Data to examine ->
————

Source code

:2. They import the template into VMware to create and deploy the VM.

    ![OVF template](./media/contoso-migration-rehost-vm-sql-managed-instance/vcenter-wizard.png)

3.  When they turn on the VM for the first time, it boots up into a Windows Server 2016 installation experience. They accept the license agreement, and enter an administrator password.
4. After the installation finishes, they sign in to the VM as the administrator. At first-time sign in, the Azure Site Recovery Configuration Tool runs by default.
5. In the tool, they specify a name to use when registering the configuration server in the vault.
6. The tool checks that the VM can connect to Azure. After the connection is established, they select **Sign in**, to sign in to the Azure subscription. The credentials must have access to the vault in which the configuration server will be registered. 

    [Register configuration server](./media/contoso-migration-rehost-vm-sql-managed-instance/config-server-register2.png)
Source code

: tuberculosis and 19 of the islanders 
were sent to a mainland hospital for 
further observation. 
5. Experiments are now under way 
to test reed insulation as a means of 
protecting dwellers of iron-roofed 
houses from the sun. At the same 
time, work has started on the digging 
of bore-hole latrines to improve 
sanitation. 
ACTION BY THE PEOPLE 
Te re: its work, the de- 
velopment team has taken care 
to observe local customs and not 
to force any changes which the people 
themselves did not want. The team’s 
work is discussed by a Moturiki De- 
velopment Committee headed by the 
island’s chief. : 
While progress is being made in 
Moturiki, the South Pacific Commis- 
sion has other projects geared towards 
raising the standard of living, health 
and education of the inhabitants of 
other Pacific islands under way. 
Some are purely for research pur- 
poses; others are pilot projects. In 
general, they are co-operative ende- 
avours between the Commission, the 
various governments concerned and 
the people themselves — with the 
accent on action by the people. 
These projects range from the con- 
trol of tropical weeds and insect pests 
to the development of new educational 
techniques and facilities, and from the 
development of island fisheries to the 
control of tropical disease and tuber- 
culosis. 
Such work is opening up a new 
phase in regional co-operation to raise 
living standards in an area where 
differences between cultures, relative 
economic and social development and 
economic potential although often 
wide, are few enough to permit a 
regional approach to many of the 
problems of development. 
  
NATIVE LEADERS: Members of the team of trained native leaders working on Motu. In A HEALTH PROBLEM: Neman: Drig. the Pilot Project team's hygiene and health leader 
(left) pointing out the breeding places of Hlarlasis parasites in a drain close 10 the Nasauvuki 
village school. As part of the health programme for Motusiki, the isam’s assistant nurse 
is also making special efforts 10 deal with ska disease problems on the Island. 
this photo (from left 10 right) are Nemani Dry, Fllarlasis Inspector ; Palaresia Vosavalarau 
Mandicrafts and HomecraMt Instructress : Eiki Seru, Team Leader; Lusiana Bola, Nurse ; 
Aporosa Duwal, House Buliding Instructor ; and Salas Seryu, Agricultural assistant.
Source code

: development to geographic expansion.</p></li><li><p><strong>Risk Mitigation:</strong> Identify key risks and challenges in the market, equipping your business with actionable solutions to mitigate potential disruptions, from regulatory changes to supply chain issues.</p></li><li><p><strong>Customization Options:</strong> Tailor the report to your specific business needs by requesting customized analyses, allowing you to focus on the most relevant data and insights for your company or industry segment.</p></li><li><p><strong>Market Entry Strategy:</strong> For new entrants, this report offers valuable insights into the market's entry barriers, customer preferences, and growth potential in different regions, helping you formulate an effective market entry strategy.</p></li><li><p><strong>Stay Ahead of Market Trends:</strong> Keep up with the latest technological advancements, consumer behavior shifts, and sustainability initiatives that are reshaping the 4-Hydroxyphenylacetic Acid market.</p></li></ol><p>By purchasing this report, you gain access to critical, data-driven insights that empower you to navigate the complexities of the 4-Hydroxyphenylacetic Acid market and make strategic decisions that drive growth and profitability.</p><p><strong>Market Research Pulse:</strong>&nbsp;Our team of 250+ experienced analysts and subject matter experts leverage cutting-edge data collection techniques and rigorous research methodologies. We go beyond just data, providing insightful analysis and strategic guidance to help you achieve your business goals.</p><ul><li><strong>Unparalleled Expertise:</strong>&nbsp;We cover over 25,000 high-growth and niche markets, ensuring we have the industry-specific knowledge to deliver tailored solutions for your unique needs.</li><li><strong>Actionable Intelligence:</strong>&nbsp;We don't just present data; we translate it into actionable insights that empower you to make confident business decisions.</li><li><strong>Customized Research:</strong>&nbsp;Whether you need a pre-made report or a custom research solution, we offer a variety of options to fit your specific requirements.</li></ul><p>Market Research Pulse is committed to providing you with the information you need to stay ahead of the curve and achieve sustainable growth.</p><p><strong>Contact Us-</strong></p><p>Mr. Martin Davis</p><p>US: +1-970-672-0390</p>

————

In the entries above, find lines with "between" and copy each.

avours between the Commission, the 
differences between cultures, relative 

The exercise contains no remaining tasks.